Eğitim almaları gerekiyor
Törende söz alan Ege Üniversitesi Pediatrik Endokrinoloji ve Diyabet Bilim Dalı Başkanı Prof. Dr. Damla Gökşen, 30 yıllık hekimlik kariyerinin 25 yılını Tip 1 diyabetli çocuklarla geçirdiğini belirtti. Diyabet kelimesinin aileler için ne kadar zorlayıcı olduğunu vurgulayan Prof. Dr. Gökşen, “Bu kelimeyi gözleriniz dolmadan kullanamazsınız. Çünkü ne kadar zor bir hayat yaşadıklarını bilirsiniz. ABS’li olan arabalarda hava balonu kaza sırasında patlar ama bizim sensörlerimiz kazalarımızı yani hipogliseminlerimizi önlüyor. Bu projede emeği geçen herkese çok teşekkür ediyorum” dedi. Ayrıca, cihazların kullanımından önce ailelerin mutlaka eğitim alması gerektiği konusunda uyarılarda bulundu.

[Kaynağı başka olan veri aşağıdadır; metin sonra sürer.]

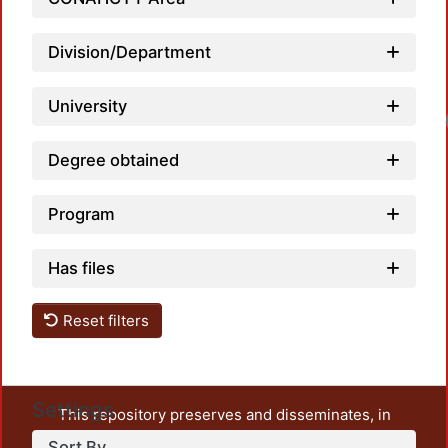
Division/Department
University
Degree obtained
Program
Has files
Reset filters
Settings
This repository preserves and disseminates, in
unrestricted open access, the teaching and research
Sort By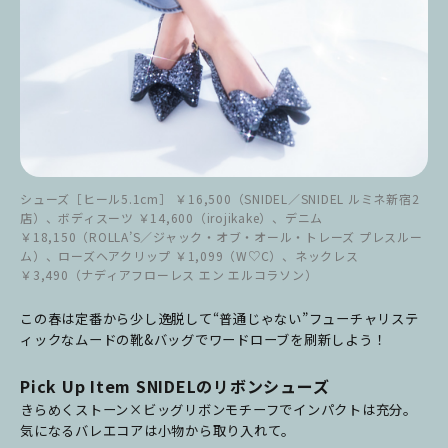
シューズ［ヒール5.1cm］ ￥16,500（SNIDEL／SNIDEL ルミネ新宿2
店）、ボディスーツ ￥14,600（irojikake）、デニム
￥18,150（ROLLA’S／ジャック・オブ・オール・トレーズ プレスルー
ム）、ローズヘアクリップ ￥1,099（W♡C）、ネックレス
￥3,490（ナディアフローレス エン エルコラソン）
この春は定番から少し逸脱して“普通じゃない”フューチャリステ
ィックなムードの靴&バッグでワードローブを刷新しよう！
Pick Up Item SNIDELのリボンシューズ
きらめくストーン×ビッグリボンモチーフでインパクトは充分。
気になるバレエコアは小物から取り入れて。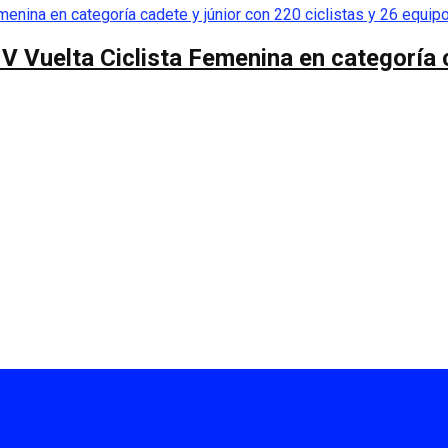
 V Vuelta Ciclista Femenina en categoría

Cihazın kullanımı için eğitim
Törenin ardından ailelere, cihazın kullanımıyla ilgili detaylı bir eğitim verildi. Şeker ölçüm sonuçları, aileler tarafından anında görülebilecek şekilde tasarlanmış cihazlar, çocukların şeker değerlerini dengelemenin yanı sıra hipoglisemi ve hiperglisemi gibi risklerin de önüne geçecek. Ayrıca, sık yapılan manuel şeker ölçümleri artık daha konforlu bir şekilde yapılacak ve öğrenciler, kaygı seviyeleri artmadan derslerine odaklanabilecek. Ölçüm sonuçları, cihazın okuyucusu veya cep telefonuna indirilen uygulama aracılığıyla anlık olarak görülebiliyor. Sensör, ağrısız bir şekilde kol üzerine takılır ve 24 saat boyunca şeker değerlerini takip eder. Suya dayanıklı, küçük boyutlu bu cihaz, yaşam kalitesini olumsuz etkilemeden kullanılabilir. İzmir Büyükşehir Belediyesi ve Ege Diyabetliler Derneği iş birliğiyle yürütülen projede, her öğrenci bir yıl boyunca cihazdan faydalanabilecek.